シエルとナマエは、目を合わせるとそれぞれ眼帯と首に巻いていたマフラーを外し契約印を露出させた。
『セバスチャン』
シエ「女王と我が悪しき名において命令する!
奴らを狩れ!」
セバ「御意、ご主人様」
セバスチャンはキュッと手袋を噛んではめ直し、グレルを見据える。しかし
セバ「さて」
そう言ってセバスチャンは上着のボタンを外すと、シエルの頭から被せる。
ちら、とナマエを見るが自分は大丈夫だと言うように首を横に振った。
セバ「あまりお身体を冷やしませんように。街屋敷に戻ったらホットミルクでもお淹れいたしましょう」
シエ「・・・・」
シエルは黙ってセバスチャンの上着をぎゅっと掴んで被る。
寒かったからなのだろうか・・・。
『シエル、大丈夫だよ』
その時、グレルの死神の鎌がまた唸る。
グイッとナマエはシエルを引っ張りその場から離れると、
ガガガガガ!
とグレルがセバスチャンとシエルたちの間に死神の鎌を振り下ろした。
グレ「私は追われるより追うほうが好きヨ、セバスちゃん!ステキな鬼ごっこをしましょ!!」
至極楽しそうな様子でセバスチャンに向かっていくグレル。
セバ「気持ち悪いことを言わないでくださいと言ったはずです、が!」
グレルが振り下ろした死神の鎌を、引っこ抜いた街頭で防ぐ。しかし、死神の鎌は切れ味が抜群なようで、街頭も直ぐに真っ二つにされてしまった。

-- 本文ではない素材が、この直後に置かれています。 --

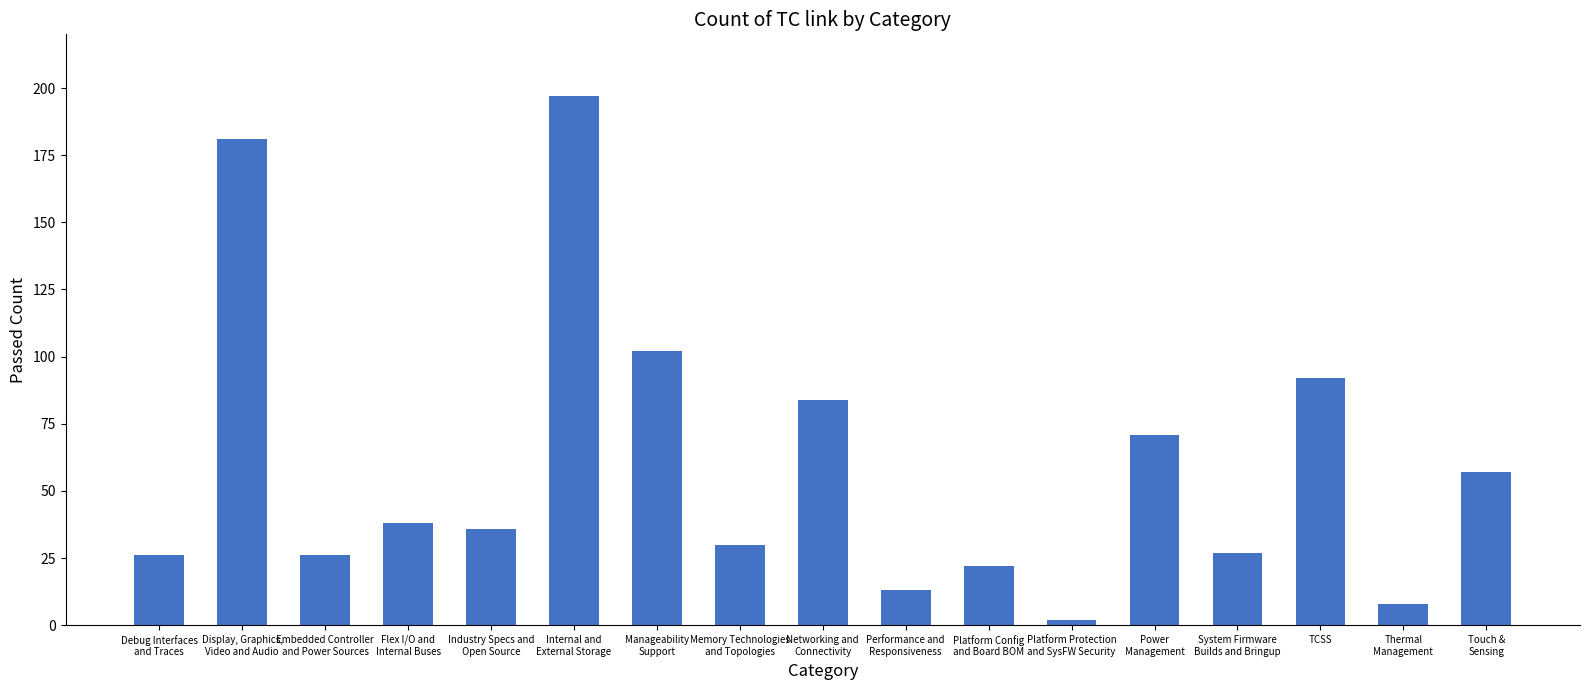

How many values are below 36?

8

両手で街頭を持っていたセバスチャン。街頭を切られた勢いでセバスチャンの腕も傷付いた。
セバ「な・・・」
セバスチャンが斬られた場所からは映画のネガフィルムのようなものが出てくる。
“走馬灯劇場”と呼ばれる死神の能力らしい。
死神が走馬灯を見てその人間が死ぬべきか生きるべきか判断するとのこと。
グレルはセバスチャンの走馬灯も見たいと、再び死神の鎌を振り下ろす。周りに物が無かったことや、あっても直ぐに切られてしまうということから、セバスチャンは白刃取りで死神の鎌を受け止めた。
壁際に追い詰められたセバスチャン。
少しずつ押され、肩に少しずつ刃が当たり始める。